Both the original post, and then this one.

missing_one said...

hmm. I thought the first post explained everything quite well.
But at the end of the story, I saw that not only can you NOT predict even something that looks predictable, but that also sometimes our reality can be so distorted that we expect the worse and yet, there may be a few small graces left.

Bon said...

i asked precisely because the first piece was so elegantly written, so evocative, so koan-like and invitational...and elusive. it served beautifully as literature, or an art piece. it intentionally seemed to disconnect, though, from any understanding we might gain of you...which is entirely your prerogative, but made me curious. especially since you've wondered, lately, whether your experience of grief has commonalities with those of the rest of us out here...i wondered if you were in a sense asking the same question, but by parable?

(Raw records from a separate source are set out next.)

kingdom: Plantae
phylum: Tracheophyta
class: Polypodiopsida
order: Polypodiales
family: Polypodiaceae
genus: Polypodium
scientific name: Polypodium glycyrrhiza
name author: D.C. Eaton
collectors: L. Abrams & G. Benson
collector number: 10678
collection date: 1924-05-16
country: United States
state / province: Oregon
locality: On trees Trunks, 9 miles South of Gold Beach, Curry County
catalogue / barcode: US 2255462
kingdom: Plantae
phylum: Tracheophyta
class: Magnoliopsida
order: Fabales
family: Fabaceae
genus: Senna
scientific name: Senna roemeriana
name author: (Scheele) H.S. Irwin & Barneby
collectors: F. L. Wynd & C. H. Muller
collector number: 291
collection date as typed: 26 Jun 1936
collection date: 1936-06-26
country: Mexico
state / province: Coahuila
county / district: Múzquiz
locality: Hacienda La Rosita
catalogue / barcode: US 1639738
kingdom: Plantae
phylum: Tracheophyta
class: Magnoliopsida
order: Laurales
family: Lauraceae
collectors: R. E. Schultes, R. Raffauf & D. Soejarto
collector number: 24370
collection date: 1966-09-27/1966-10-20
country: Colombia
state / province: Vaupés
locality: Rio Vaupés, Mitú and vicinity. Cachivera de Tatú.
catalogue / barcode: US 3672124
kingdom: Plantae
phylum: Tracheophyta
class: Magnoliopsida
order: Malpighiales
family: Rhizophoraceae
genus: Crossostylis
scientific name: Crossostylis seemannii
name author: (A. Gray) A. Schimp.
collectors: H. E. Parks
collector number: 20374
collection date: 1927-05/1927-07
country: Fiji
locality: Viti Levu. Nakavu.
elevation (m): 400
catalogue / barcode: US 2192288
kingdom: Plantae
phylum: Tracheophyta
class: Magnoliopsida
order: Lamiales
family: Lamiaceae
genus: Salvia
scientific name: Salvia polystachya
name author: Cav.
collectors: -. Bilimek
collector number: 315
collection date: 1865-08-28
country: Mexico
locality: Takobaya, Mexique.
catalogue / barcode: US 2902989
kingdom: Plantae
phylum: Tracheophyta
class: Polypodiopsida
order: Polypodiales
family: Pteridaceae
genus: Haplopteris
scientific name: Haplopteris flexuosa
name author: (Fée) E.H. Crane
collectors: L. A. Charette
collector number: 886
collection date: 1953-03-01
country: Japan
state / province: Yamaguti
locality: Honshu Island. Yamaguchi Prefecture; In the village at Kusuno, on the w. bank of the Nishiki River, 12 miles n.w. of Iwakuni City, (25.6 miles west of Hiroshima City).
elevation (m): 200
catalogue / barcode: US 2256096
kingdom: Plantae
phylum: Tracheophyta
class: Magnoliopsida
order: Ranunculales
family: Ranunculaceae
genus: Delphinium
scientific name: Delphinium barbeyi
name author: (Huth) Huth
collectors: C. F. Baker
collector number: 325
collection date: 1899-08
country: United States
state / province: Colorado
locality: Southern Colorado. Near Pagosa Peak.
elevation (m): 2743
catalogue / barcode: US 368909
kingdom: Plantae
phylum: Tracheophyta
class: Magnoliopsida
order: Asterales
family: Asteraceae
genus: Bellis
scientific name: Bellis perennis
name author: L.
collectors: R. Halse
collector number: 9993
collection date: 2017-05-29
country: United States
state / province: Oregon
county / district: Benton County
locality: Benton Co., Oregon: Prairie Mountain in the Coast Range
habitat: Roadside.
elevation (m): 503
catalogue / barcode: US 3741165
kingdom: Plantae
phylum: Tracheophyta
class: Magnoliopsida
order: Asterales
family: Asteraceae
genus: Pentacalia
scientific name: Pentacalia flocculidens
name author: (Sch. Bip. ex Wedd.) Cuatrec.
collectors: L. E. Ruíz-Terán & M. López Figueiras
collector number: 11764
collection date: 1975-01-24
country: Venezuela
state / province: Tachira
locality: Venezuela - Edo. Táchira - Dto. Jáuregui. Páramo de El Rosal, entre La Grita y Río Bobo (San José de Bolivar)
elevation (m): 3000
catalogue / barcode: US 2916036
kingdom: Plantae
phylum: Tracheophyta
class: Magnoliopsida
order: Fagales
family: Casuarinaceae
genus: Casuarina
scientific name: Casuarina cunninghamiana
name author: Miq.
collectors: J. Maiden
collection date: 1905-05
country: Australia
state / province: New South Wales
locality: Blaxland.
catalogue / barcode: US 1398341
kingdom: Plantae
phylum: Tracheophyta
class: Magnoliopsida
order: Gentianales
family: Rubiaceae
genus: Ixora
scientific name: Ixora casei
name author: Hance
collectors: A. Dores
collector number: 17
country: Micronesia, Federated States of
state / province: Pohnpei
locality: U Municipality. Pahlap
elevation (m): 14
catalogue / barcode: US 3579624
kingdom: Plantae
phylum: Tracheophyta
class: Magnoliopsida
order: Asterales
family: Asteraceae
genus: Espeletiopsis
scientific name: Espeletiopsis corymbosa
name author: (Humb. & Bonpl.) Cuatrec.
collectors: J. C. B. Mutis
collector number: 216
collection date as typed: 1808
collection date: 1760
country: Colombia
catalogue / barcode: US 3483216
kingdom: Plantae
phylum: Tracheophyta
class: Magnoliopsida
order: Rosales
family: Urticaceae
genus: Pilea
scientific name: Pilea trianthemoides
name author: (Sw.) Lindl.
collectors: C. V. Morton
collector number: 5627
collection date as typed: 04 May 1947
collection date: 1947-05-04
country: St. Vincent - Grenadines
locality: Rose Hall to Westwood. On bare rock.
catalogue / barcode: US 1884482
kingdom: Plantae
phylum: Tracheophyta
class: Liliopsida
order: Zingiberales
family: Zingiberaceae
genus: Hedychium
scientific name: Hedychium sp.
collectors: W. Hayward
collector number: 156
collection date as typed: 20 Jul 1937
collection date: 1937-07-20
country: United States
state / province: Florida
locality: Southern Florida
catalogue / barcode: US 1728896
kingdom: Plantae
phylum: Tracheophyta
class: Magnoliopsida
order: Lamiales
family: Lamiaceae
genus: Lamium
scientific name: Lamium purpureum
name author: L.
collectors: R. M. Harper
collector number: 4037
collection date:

for what it's worth, the sandbagged part of your reaction, in particular, made perfect sense to me. resonated at the gut. i eventually got angry about that snickering of Fate, but it took a long time. just in case that's of any possible use to you as information, given that you were wondering about the anger phase of grief and your apparent absence of it not so long ago.

thank you. for the rest of the story.

niobe said...

bon: I wish I could claim that I had thought of the parable idea.
Well, I suppose I could claim that, but it wouldn't be true. Not that that ever stopped me before. But anyway, that's a brilliant way of looking at it.

I don't think I'm intentionally removing myself from my writing. Which is not to say I'm not doing it. Just that I'm not doing it intentionally. But someone else (S, I think) made a similar point and if enough people tell you you're drunk, it's probably time to lie down in the gutter.

Suz said...

It's interesting...I didn't think that the lesson needed further explanation, although it's interesting to have it. I also saw it two ways, the first being the "ha, ha - wrong, after all" and the second, not necessarily as omen, but as fact, painful and brutal.

Bea said...

I read the post quite differently from everyone else, I think. Without working it through consciously, I interpreted the word "lesson" in the title as more reader-directed - "here's a lesson for you."

It reminded me of a post I wrote awhile back about the mental work of motherhood - keeping track of where the kids are at all times, keeping half an eye on all sources of danger while outwardly carrying on as usual. That invisible mental work is habitual but also draining.

So I read your post as a snapshot of the invisible mental work that accompanies your daily life - scanning the environment for sources of emotional danger, defending yourself against them. I actually didn't pay much attention to the empty stroller at the end (pivotal point that I pretty much overlooked) because I was focused on the glimpse the rest of the post provided into what it's like to be you.

niobe said...

bubandpie: Interesting. It did occur to me that the intended recipient of the lesson was a little ambiguous, but I was trying to have the emptiness of the stroller hit the reader with something of the same force that I felt when I saw it. I guess it goes to show that you can't either completely anticipate or control what someone takes away from your words.